• Exercise
Reproduce the entries below, swapping each occurrence of "layout element" for "page element" and changing nothing else.

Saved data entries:

>> start

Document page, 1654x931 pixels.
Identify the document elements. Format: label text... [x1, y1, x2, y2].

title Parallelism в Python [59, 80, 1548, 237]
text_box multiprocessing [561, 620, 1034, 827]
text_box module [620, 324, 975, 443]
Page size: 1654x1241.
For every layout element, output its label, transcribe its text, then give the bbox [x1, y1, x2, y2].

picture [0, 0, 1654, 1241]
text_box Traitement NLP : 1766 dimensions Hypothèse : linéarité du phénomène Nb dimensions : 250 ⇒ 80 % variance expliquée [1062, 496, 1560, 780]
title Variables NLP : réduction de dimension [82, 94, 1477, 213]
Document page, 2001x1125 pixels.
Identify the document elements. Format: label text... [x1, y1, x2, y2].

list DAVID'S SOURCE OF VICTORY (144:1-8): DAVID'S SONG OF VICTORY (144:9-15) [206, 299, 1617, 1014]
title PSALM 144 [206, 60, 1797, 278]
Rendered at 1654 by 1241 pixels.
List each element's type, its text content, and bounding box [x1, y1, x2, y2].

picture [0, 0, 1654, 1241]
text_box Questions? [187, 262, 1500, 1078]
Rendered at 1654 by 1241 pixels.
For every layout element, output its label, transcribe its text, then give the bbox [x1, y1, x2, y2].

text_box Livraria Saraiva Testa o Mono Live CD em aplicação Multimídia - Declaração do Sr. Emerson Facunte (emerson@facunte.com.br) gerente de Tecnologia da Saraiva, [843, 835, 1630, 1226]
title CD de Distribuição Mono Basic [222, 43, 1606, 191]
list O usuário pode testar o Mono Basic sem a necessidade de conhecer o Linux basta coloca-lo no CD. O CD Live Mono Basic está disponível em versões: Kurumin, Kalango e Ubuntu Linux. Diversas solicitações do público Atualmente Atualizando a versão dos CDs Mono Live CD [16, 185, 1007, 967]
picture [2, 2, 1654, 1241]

>> end

• Result for this exercise
Document page, 1654x931 pixels.
Identify the document elements. Format: label text... [x1, y1, x2, y2].

title Parallelism в Python [59, 80, 1548, 237]
text_box multiprocessing [561, 620, 1034, 827]
text_box module [620, 324, 975, 443]
Page size: 1654x1241.
For every page element, output its label, transcribe its text, then give the bbox [x1, y1, x2, y2].

picture [0, 0, 1654, 1241]
text_box Traitement NLP : 1766 dimensions Hypothèse : linéarité du phénomène Nb dimensions : 250 ⇒ 80 % variance expliquée [1062, 496, 1560, 780]
title Variables NLP : réduction de dimension [82, 94, 1477, 213]
Document page, 2001x1125 pixels.
Identify the document elements. Format: label text... [x1, y1, x2, y2].

list DAVID'S SOURCE OF VICTORY (144:1-8): DAVID'S SONG OF VICTORY (144:9-15) [206, 299, 1617, 1014]
title PSALM 144 [206, 60, 1797, 278]
Rendered at 1654 by 1241 pixels.
List each element's type, its text content, and bounding box [x1, y1, x2, y2].

picture [0, 0, 1654, 1241]
text_box Questions? [187, 262, 1500, 1078]
Rendered at 1654 by 1241 pixels.
For every page element, output its label, transcribe its text, then give the bbox [x1, y1, x2, y2].

text_box Livraria Saraiva Testa o Mono Live CD em aplicação Multimídia - Declaração do Sr. Emerson Facunte (emerson@facunte.com.br) gerente de Tecnologia da Saraiva, [843, 835, 1630, 1226]
title CD de Distribuição Mono Basic [222, 43, 1606, 191]
list O usuário pode testar o Mono Basic sem a necessidade de conhecer o Linux basta coloca-lo no CD. O CD Live Mono Basic está disponível em versões: Kurumin, Kalango e Ubuntu Linux. Diversas solicitações do público Atualmente Atualizando a versão dos CDs Mono Live CD [16, 185, 1007, 967]
picture [2, 2, 1654, 1241]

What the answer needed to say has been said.